Today the River Chet is one of the focal points for boating tourism within the southern Broads area and is the only such centre within South Norfolk District.

Further downriver still can be found Hardley Flood, a good spot for bird watching.

==Village of the Year==
In 2005, Loddon was chosen to represent Norfolk in the National Calor Village of the Year Competition. In December 2005 representatives from Loddon, including local business woman Caroline Dwen and Lady Kate Hartland, went to London to the National Presentation Ceremony where the town had won the first prize for the East Region.

==Media==
Local news and television programmes are provided by BBC East and ITV Anglia. Television signals are received from the Tacolneston TV transmitter. Local radio stations are BBC Radio Norfolk, Heart East, Kiss, and Greatest Hits Radio East (formerly Radio Norwich 99.9). The town is served by the local newspaper, Beccles & Bungay Journal including the regional newspaper, Eastern Daily Press.

==Transport==
The A146 bypasses Loddon heading north-east to Norwich and south-east to Beccles and Lowestoft. The route east to Great Yarmouth lies along the B1136 and A143. Both First Norfolk & Suffolk and Konectbus provide bus services to Norwich and Lowestoft via Beccles. Ambassador Travel runs services to Thurlton, Seething, Norwich and Great Yarmouth.

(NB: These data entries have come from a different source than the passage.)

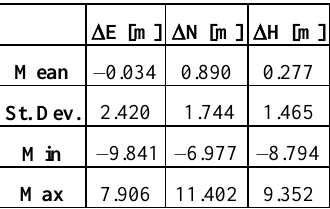
Table 1 Summary of horizontal and vertical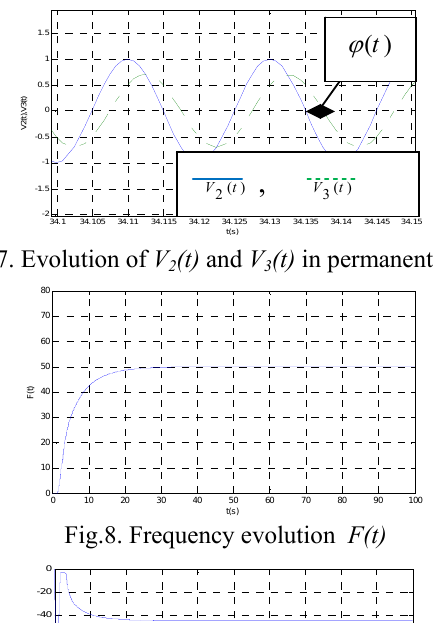
Fig.9.a. Phase evolution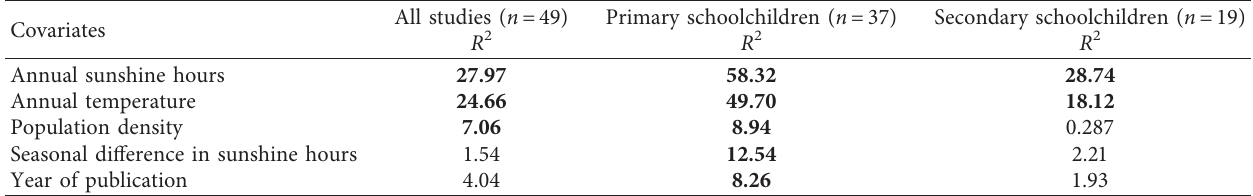
R 2 : coefficient of determination. The values highlighted in bold indicate a significant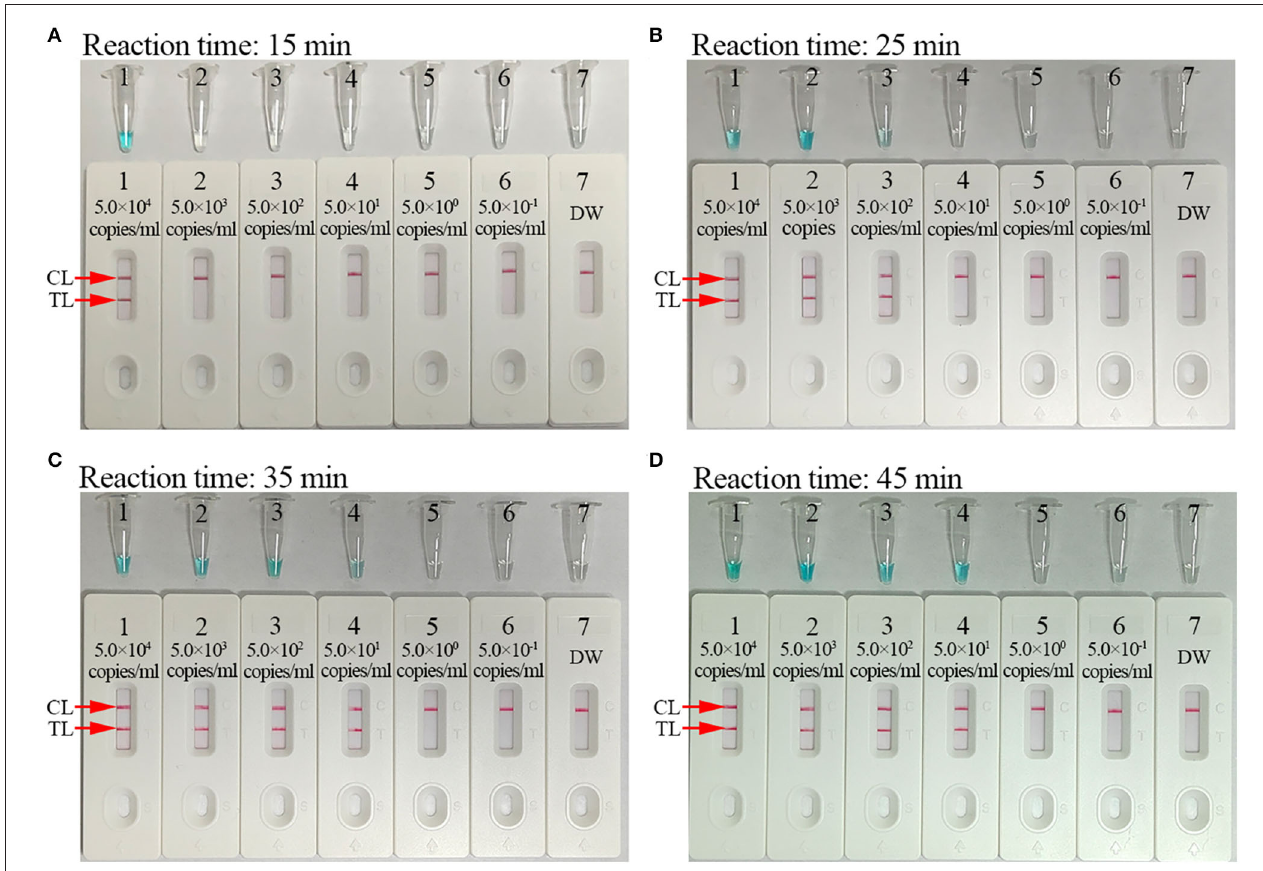
FIGURE 6 | Optimization of reaction time for C. trachomatis -LAMP-LFB assay. Reaction times ( A , 15min; B , 25min; C , 35min; D , 45min) were tested at optimal reaction temperature of 67 ◦ C. Tube/biosensors B1–B7 represent plasmid levels of 5.0 × 10 4 , 5.0 × 10 3 , 5.0 × 10 2 , 5.0 × 10 1 , 5.0 × 10 0 , 5.0 × 10 − 1 , and 5.0 × 10 − 2 copies/ml and blank control (distilled water). The LoD of plasmid template could be detected when the reaction lasted for 35min (C). CL, control line; TL, test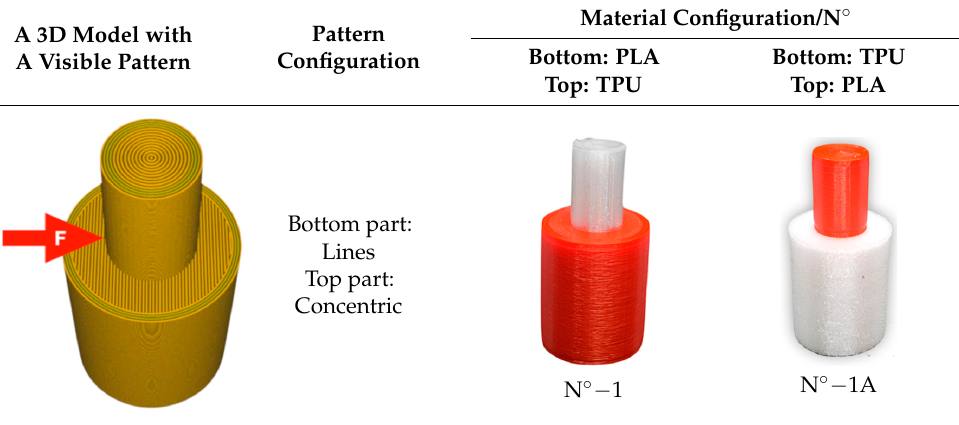
Table 3. 3D model of the printed parts with force point variants, pattern and material configurations, and the number of printed samples.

The Broads system of waterways is connected to the River Chet and mooring is available to the east of the town.

==Nearest places==
- Chedgrave – 1/2 mi north
- Hales – 1+1/4 mi south-east
- Thurton – 2+1/2 mi north-west
- Mundham – 2+4/5 mi west
- Thurlton – 3+1/2 mi east
- Seething – 3 mi west

==Sport==
A wide variety of sport is on offer in Loddon and the close surrounding area. The Hobart High School gym is used for many groups as is the Loddon and Chedgrave Jubilee Hall and other halls in the community.

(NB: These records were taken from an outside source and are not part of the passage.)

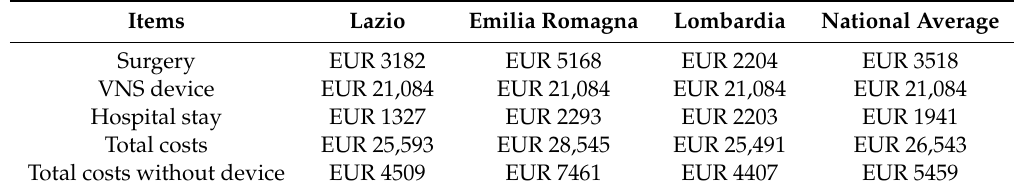
Table 2. Full cost hospital of VNS implantation—region details.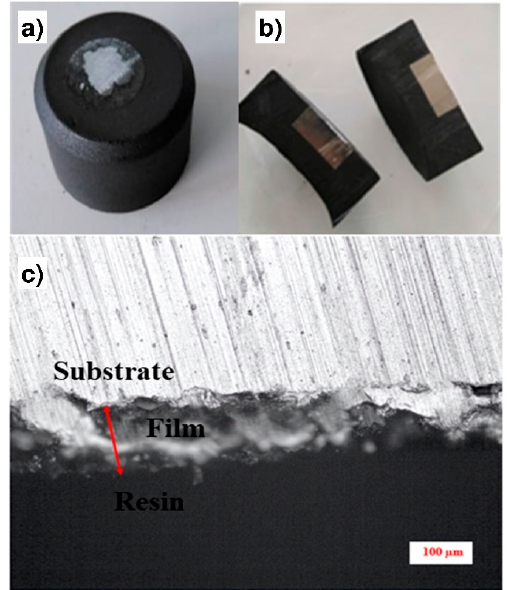
Figure 6. Methodology for the coating thicknesses measurement: ( a ) The sample is embedded into a resin block; ( b ) Cross-section of the resin block; ( c ) Optical observation of the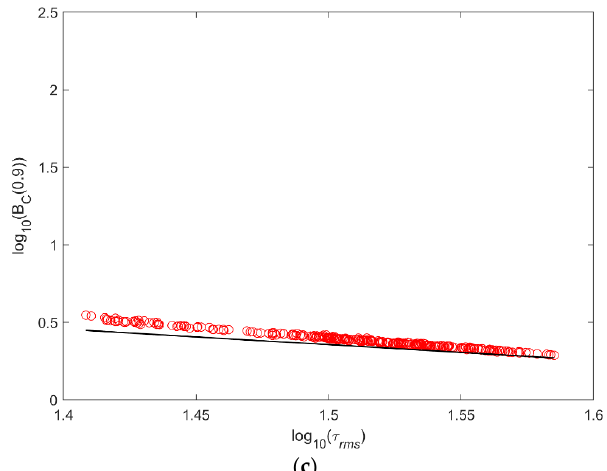
Figure 1. Relationship between pairs of values ( τ rms , B C ) for different frequency correlation levels, c f . ( a ) c f = 0.5. ( b ) c f = 0.7. ( c ) c f = 0.9. Bc : coherence bandwidth; τ rms : root mean square delay spread.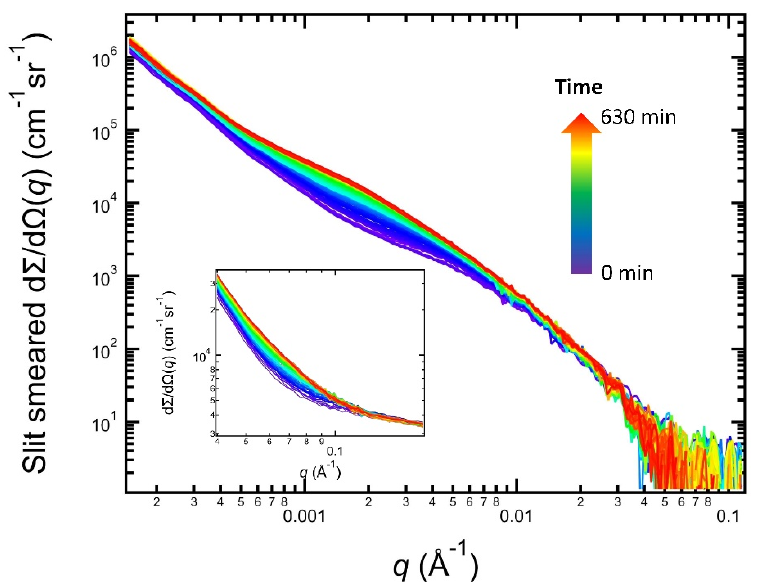
Figure 6. In situ SAXS data of AM IN625 acquired during isothermal heat treatment at 700 °C for 10.5 h. The main plot and the inset show the USAXS and SAXS data, respectively. The acquisition time is color-coded following the time arrow. The USAXS intensity is slit-smeared.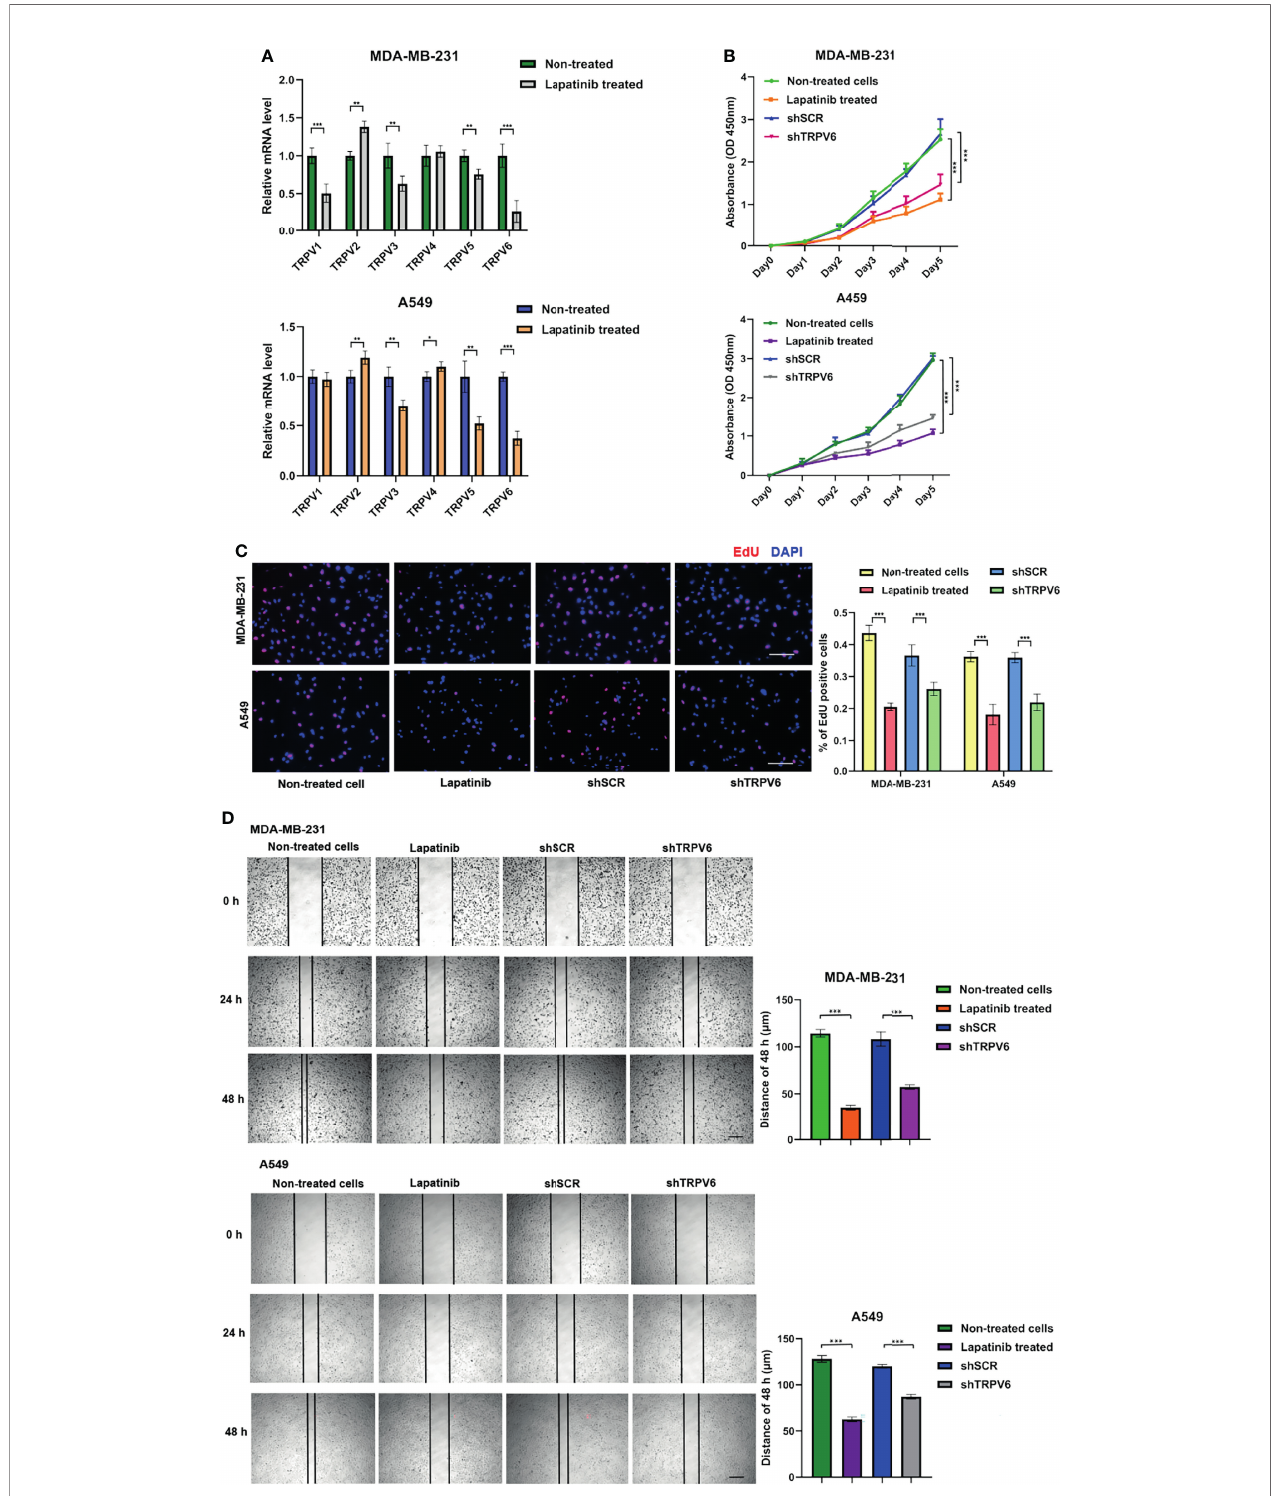
FIGURE 8 | Effects of lapatinib and TRPV6 knockdown on cell proliferation and apoptosis in cancer cells. (A) TRPV channels mRNA expression in MDA-MB-231 and A549 cell lines after treatment with lapatinib. (B) The effect of TRPV6 knockdown and exposure to lapatinib on cell proliferation in MDA-MB-231 and A549 cell lines examined by the CCK8 assay and the (C) EdU assay. (D) The scratch assay was performed in MDA-MB-231 and A549 cells treated with shTRPV6 or 8 m M lapatinib. Values were expressed as mean ± SD from three independent experiments (Student ’ s t test, * P < 0.05, ** P < 0.01, *** P < 0.001). Scale bars, 50 m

There is a local football team called Loddon United. The team plays at The Playing Field, Jubilee Hall (locally referred to as 'The Jub'), Georges Lane, Loddon. There is also a youth football club, Loddon Grasshoppers, with teams for under 8s up to under 16s, including an under 13s girls team.

Loddon Ladies Hockey, Loddon Squash Club, White Dolphins Swimming for children, Loddon and Hales Cricket Club, Loddon Bowls Club, Loddon Community Gym, Short tennis, Short Mat Bowls, Badminton, Tumble Tots, Excelsior Keep Fit for over 50s, Tennis Club, Tennis Coaching, Junior Gymnastics, Junior Karate, Fencing, Volleyball, Pilates, Aerobics, Junior Trampoline, Medau Keep Fit, Indoor Bowls, Funky Feet Ballet, Yoga, Running Club, Darts and Walking with the Loddon and Chedgrave District Society.

==Notable people==
- Rodwell House in Loddon was for many years the residence of the Buxton baronets.
- Adam Drury and Paul Haylock - Footballers for Norwich City Football Club used to reside in Loddon.
- Davy Jones from the Monkees lived there briefly as a boy.